*** Records for this exercise

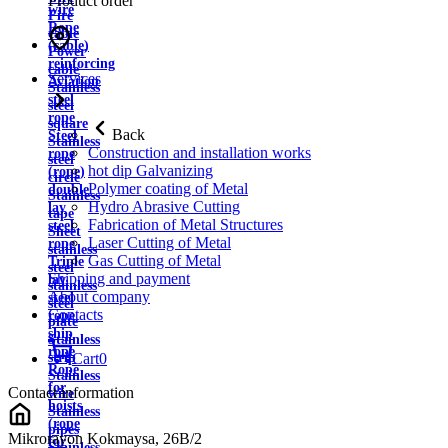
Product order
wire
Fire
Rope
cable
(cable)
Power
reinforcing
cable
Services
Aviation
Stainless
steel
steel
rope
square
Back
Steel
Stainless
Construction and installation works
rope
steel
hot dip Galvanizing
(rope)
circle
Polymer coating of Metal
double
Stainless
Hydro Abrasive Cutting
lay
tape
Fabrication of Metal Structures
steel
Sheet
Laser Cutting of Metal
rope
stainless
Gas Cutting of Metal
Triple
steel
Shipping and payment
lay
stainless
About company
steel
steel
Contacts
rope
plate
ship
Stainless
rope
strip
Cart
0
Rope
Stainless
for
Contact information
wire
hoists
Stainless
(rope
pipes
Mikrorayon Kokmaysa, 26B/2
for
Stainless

******

__Exercise objective__: If a record above holds a picture, leave the picture out and write out everything else exactly.

__Task response__:
Product order
wire
Fire
Rope
cable
(cable)
Power
reinforcing
cable
Services
Aviation
Stainless
steel
steel
rope
square
Back
Steel
Stainless
Construction and installation works
rope
steel
hot dip Galvanizing
(rope)
circle
Polymer coating of Metal
double
Stainless
Hydro Abrasive Cutting
lay
tape
Fabrication of Metal Structures
steel
Sheet
Laser Cutting of Metal
rope
stainless
Gas Cutting of Metal
Triple
steel
Shipping and payment
lay
stainless
About company
steel
steel
Contacts
rope
plate
ship
Stainless
rope
strip
Cart
0
Rope
Stainless
for
Contact information
wire
hoists
Stainless
(rope
pipes
Mikrorayon Kokmaysa, 26B/2
for
Stainless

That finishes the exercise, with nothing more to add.